Firelight

Your body wasn’t meant for the cold. When you were little, you’d lived in a tropical climate with warm weather year-round, and snow was only a mystical rumor, not a thing that pelted your home and body relentlessly for months. But life changes, of course, and your family had to move for your father’s job when you were barely a teen, and now you find yourself in a harsh, cold climate, with the briefest of warm summer months. You’d sensed the change in weather patterns deep in your bones during the long steamer ship cruise northward. Just a few days in and your teeth were chattering, your lips slightly blue, your “delicate constitution,” as your mother called it, so disrupted by the difference in climate that your mother had made you stay in your stateroom under blankets for what had felt like years. 

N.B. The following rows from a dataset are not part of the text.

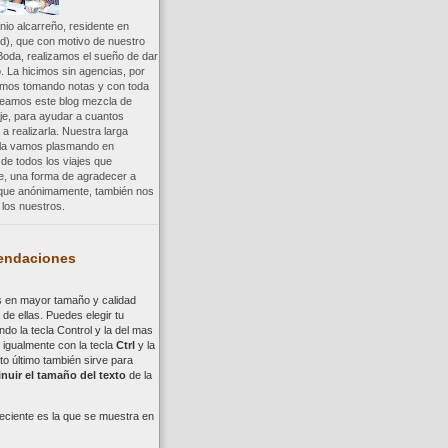
io alcarreño, residente en
d), que con motivo de nuestro
Boda, realizamos el sueño de dar
. La hicimos sin agencias, por
uimos tomando notas y con toda
reamos este blog mezcla de
aje, para ayudar a cuantos
a realizarla. Nuestra larga
a la vamos plasmando en
 de todos los viajes que
re, una forma de agradecer a
, que anónimamente, también nos
los nuestros.
ndaciones
s en mayor tamaño y calidad
de ellas. Puedes elegir tu
ndo la tecla
Control
y la del mas
,
i
gualmente con la tecla
Ctrl
y la
to último también sirve para
nuir el tamaño del texto
de la
eciente es la que se muestra en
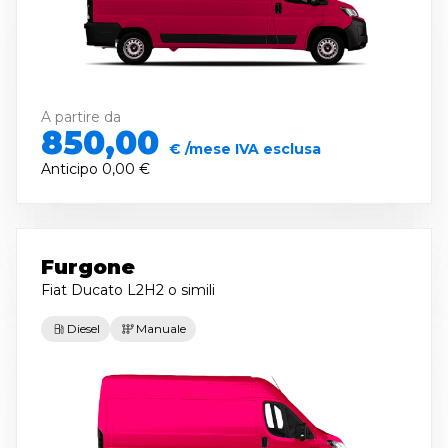
A partire da
850,00
€ /mese IVA esclusa
Anticipo
0,00 €
Furgone
Fiat Ducato L2H2
o simili
Diesel
Manuale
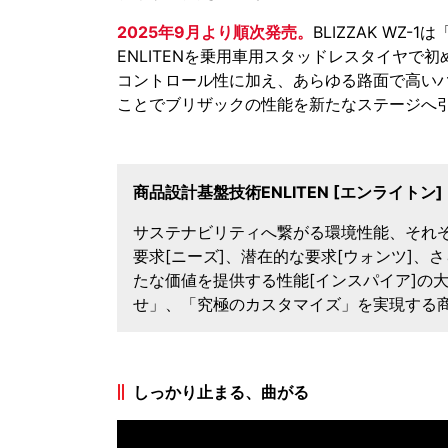
2025年9月より順次発売。
BLIZZAK W
ENLITENを乗用車用スタッドレスタイヤで
コントロール性に加え、あらゆる路面で高い
ことでブリザックの性能を新たなステージへ
商品設計基盤技術ENLITEN [エンライトン]
サステナビリティへ繋がる環境性能、それ
要求[ニーズ]、潜在的な要求[ウォンツ]
たな価値を提供する性能[インスパイア]の
せ」、「究極のカスタマイズ」を実現する
しっかり止まる、曲がる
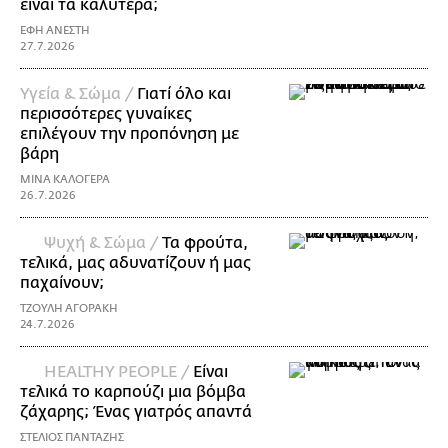
είναι τα καλύτερα;
ΕΦΗ ΑΝΕΣΤΗ
27.7.2026
Υγεία & Σώμα /
Γιατί όλο και
περισσότερες γυναίκες
επιλέγουν την προπόνηση με
βάρη
ΜΙΝΑ ΚΑΛΟΓΕΡΑ
26.7.2026
Ψυχή & Σώμα /
Τα φρούτα,
τελικά, μας αδυνατίζουν ή μας
παχαίνουν;
ΤΖΟΥΛΗ ΑΓΟΡΑΚΗ
24.7.2026
ΗΕΑLTHY PEOPLE /
Είναι
τελικά το καρπούζι μια βόμβα
ζάχαρης; Ένας γιατρός απαντά
ΣΤΕΛΙΟΣ ΠΑΝΤΑΖΗΣ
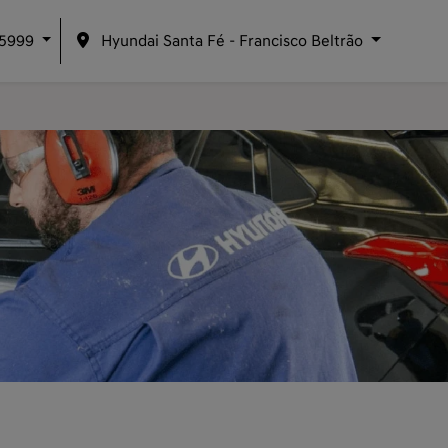
-5999
Hyundai Santa Fé - Francisco Beltrão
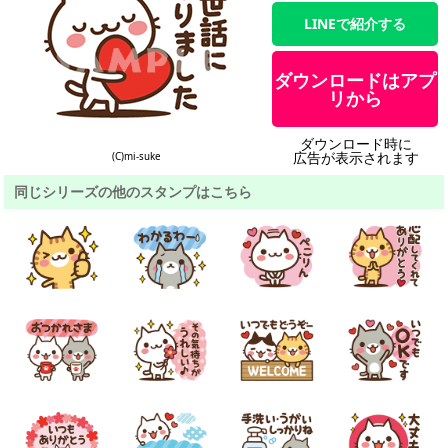
LINEで紹介する
ダウンロードはアプ
リから
ダウンロード時に
広告が表示されます
(C)mi-suke
同じシリーズの他のスタンプはこちら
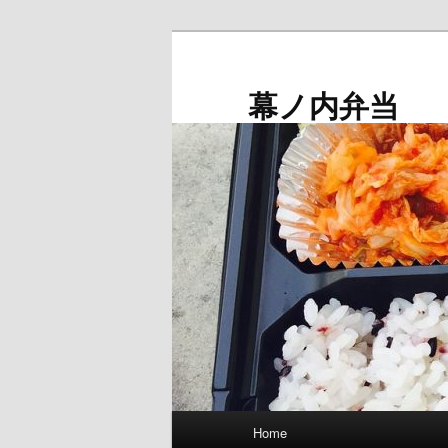
メ
イ
ン
幕ノ内弁当
コ
ン
テ
ン
ツ
へ
移
動
メ
Home
イ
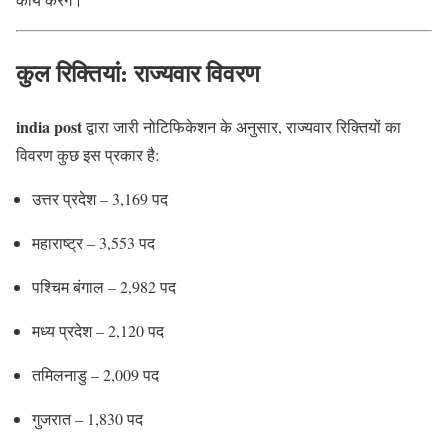
कुल रिक्तियां: राज्यवार विवरण
india post
द्वारा जारी नोटिफिकेशन के अनुसार, राज्यवार रिक्तियों का
विवरण कुछ इस प्रकार है:
उत्तर प्रदेश – 3,169 पद
महाराष्ट्र – 3,553 पद
पश्चिम बंगाल – 2,982 पद
मध्य प्रदेश – 2,120 पद
तमिलनाडु – 2,009 पद
गुजरात – 1,830 पद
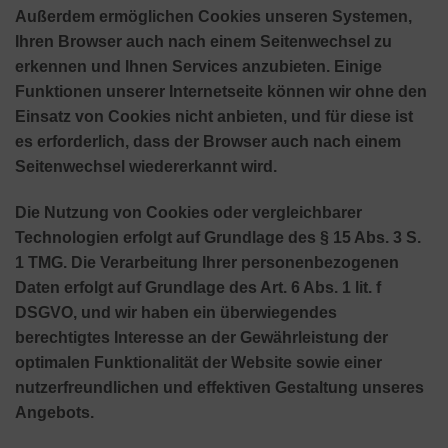
Außerdem ermöglichen Cookies unseren Systemen,
Ihren Browser auch nach einem Seitenwechsel zu
erkennen und Ihnen Services anzubieten. Einige
Funktionen unserer Internetseite können wir ohne den
Einsatz von Cookies nicht anbieten, und für diese ist
es erforderlich, dass der Browser auch nach einem
Seitenwechsel wiedererkannt wird.
Die Nutzung von Cookies oder vergleichbarer
Technologien erfolgt auf Grundlage des § 15 Abs. 3 S.
1 TMG. Die Verarbeitung Ihrer personenbezogenen
Daten erfolgt auf Grundlage des Art. 6 Abs. 1 lit. f
DSGVO, und wir haben ein überwiegendes
berechtigtes Interesse an der Gewährleistung der
optimalen Funktionalität der Website sowie einer
nutzerfreundlichen und effektiven Gestaltung unseres
Angebots.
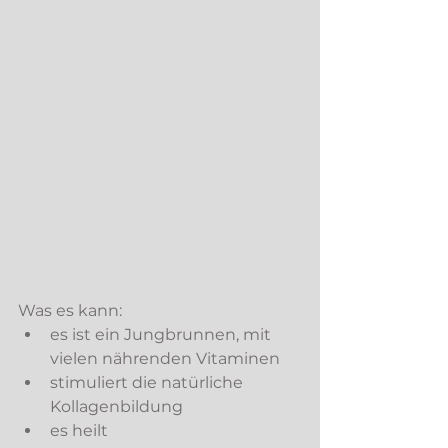
Was es kann: 
es ist ein Jungbrunnen, mit 
vielen nährenden Vitaminen
stimuliert die natürliche 
Kollagenbildung
es heilt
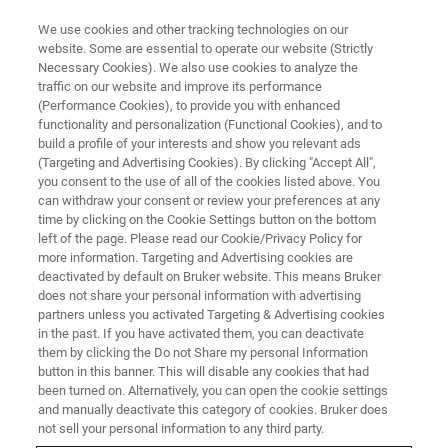
We use cookies and other tracking technologies on our
website. Some are essential to operate our website (Strictly
Necessary Cookies). We also use cookies to analyze the
traffic on our website and improve its performance
应用文档 - 磁共振
(Performance Cookies), to provide you with enhanced
新型聚酰胺聚合物的热稳定性评
functionality and personalization (Functional Cookies), and to
估
build a profile of your interests and show you relevant ads
(Targeting and Advertising Cookies). By clicking "Accept All",
you consent to the use of all of the cookies listed above. You
can withdraw your consent or review your preferences at any
“对于在CaCl2-NaCl溶剂中制备的样品，除
time by clicking on the Cookie Settings button on the bottom
left of the page. Please read our Cookie/Privacy Policy for
AN132-VHM外的所有聚合物在90天老化后都会
more information. Targeting and Advertising cookies are
出现粘度降低，这是因为阳离子具有很强的电
deactivated by default on Bruker website. This means Bruker
does not share your personal information with advertising
荷筛选能力，并会与聚合物上的负位结合。”
partners unless you activated Targeting & Advertising cookies
in the past. If you have activated them, you can deactivate
them by clicking the Do not Share my personal Information
button in this banner. This will disable any cookies that had
联系我们
been turned on. Alternatively, you can open the cookie settings
and manually deactivate this category of cookies. Bruker does
not sell your personal information to any third party.
探索磁共振图书馆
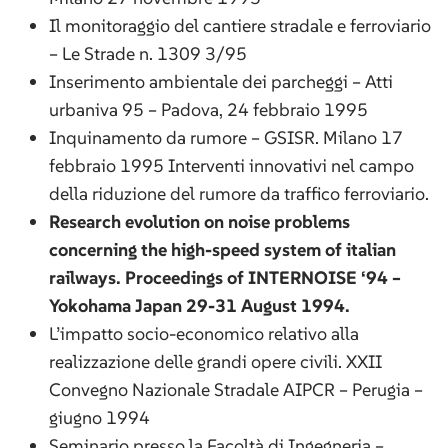
Il monitoraggio del cantiere stradale e ferroviario
– Le Strade n. 1309 3/95
Inserimento ambientale dei parcheggi – Atti
urbaniva 95 – Padova, 24 febbraio 1995
Inquinamento da rumore – GSISR. Milano 17
febbraio 1995 Interventi innovativi nel campo
della riduzione del rumore da traffico ferroviario.
Research evolution on noise problems
concerning the high-speed system of italian
railways. Proceedings of INTERNOISE ‘94 –
Yokohama Japan 29-31 August 1994.
L’impatto socio-economico relativo alla
realizzazione delle grandi opere civili. XXII
Convegno Nazionale Stradale AIPCR – Perugia –
giugno 1994
Seminario presso la Facoltà di Ingegneria –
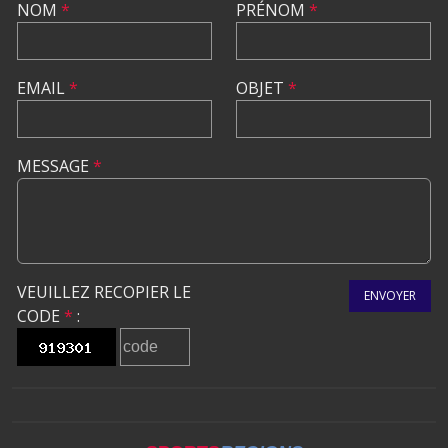
NOM
*
PRÉNOM
*
EMAIL
*
OBJET
*
MESSAGE
*
VEUILLEZ RECOPIER LE
ENVOYER
CODE
*
:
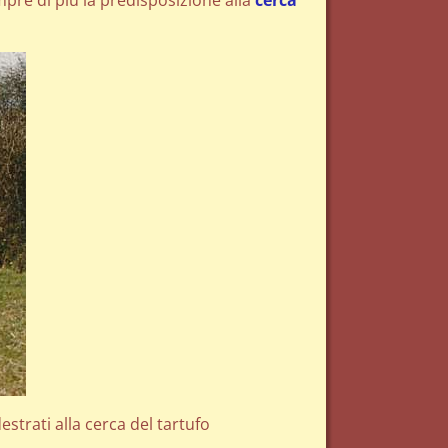
mpre di più la predisposizione alla
cerca
estrati alla cerca del tartufo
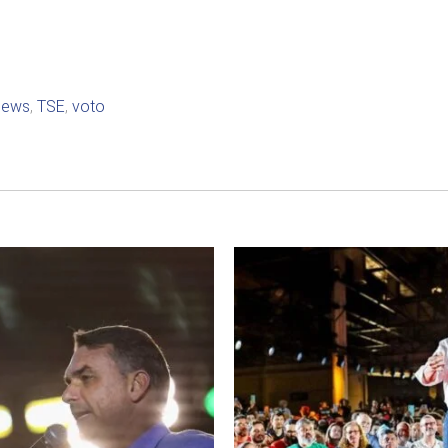
news
,
TSE
,
voto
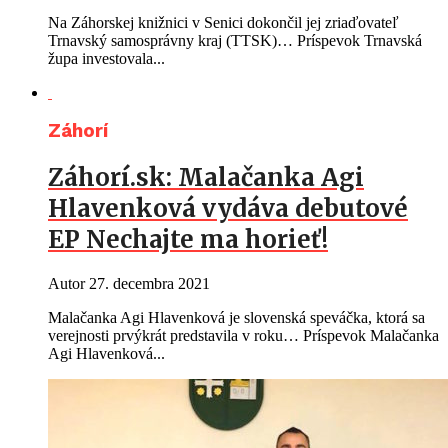
Na Záhorskej knižnici v Senici dokončil jej zriaďovateľ
Trnavský samosprávny kraj (TTSK)… Príspevok Trnavská
župa investovala...
Záhorí
Záhorí.sk: Malačanka Agi
Hlavenková vydáva debutové
EP Nechajte ma horieť!
Autor
27. decembra 2021
Malačanka Agi Hlavenková je slovenská speváčka, ktorá sa
verejnosti prvýkrát predstavila v roku… Príspevok Malačanka
Agi Hlavenková...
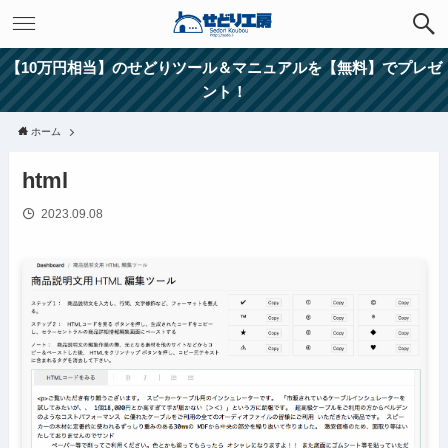
【10万円相当】のせどりツール＆マニュアルを【無料】でプレゼ
ント！
ホーム
html
2023.09.08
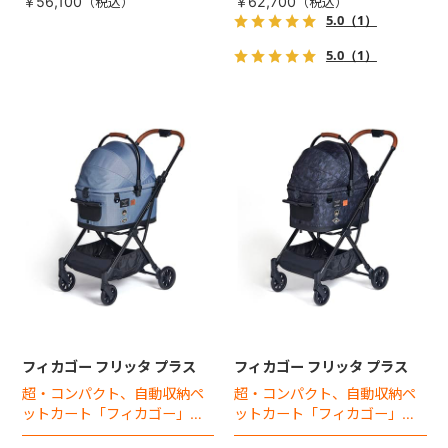
￥56,100
￥62,700
5.0
（1）
5.0
（1）
フィカゴー フリッタ プラス
フィカゴー フリッタ プラス
超・コンパクト、自動収納ペ
超・コンパクト、自動収納ペ
ットカート「フィカゴー」に
ットカート「フィカゴー」に
キャビン着脱タイプが新登
キャビン着脱タイプが新登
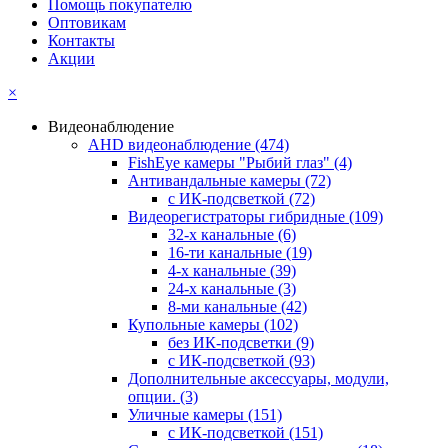
Помощь покупателю
Оптовикам
Контакты
Акции
×
Видеонаблюдение
AHD видеонаблюдение
(474)
FishEye камеры "Рыбий глаз"
(4)
Антивандальные камеры
(72)
с ИК-подсветкой
(72)
Видеорегистраторы гибридные
(109)
32-х канальные
(6)
16-ти канальные
(19)
4-х канальные
(39)
24-х канальные
(3)
8-ми канальные
(42)
Купольные камеры
(102)
без ИК-подсветки
(9)
с ИК-подсветкой
(93)
Дополнительные аксессуары, модули,
опции.
(3)
Уличные камеры
(151)
с ИК-подсветкой
(151)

You arrived in this new land in what they said was the summer, but absolutely felt like the coldest days you’d ever known … until winter arrived. Your wardrobe didn’t seem to contain enough underthings to ever keep you warm, and the howling wind seemed to rip through the windows and walls of the beautiful-but-decaying mansion your family now inhabited. The great fireplaces were the only places you could get even a fraction of warmth. That is, until one late night, unable to sleep, you secreted away into your father’s parlor. It was where he did business, where the men retired after dinners for whiskey and pipes full of tobacco while the women went to the smaller parlor to drink aperitifs and gossip. You always wished to join the men, but were never allowed, and on those nights usually quietly excused yourself to your room to read. But this night, many hours after the guests had left, before even the servants had awoken, you took the chance and went into his parlor. 

The parlor was in the center of the mansion, with one large window far from the fire, many large leather chairs gathered in a circle, and a long leather chaise directly in front of the fire. You hurried over with your book and a blanket, your nose sniffing the spices floating through the air, making sure the errant glasses of whiskey and small cups of espresso remained intact as you maneuvered through the room, landing comfortably on the chaise. You’d barely read two pages when you felt your eyelids grow heavy, sleep overtaking you in this warm room on the leather chaise that had no right to be so comfortable, the fire warming you as its light grew dimmer. 

When your father woke you in the morning, he wasn’t angry. He’d designed the room for luxury, of course, and he gave you his blessing to let you sleep on the chaise whenever your insomnia/”delicate constitution” made for a difficult night, as long as there was no company still in the house. And that’s how you ended up spending most nights: reading by the firelight on the warm leather chaise, indulging in the luxury and secrecy of infiltrating the gentleman’s parlor.


Scent Notes: A rich blend of tobacco absolute and cognac essential oil, a well-worn leather chair in a smoky, spicy Victorian gentleman’s parlor, with glasses of whiskey and cups of espresso balancing on the wooden side tables.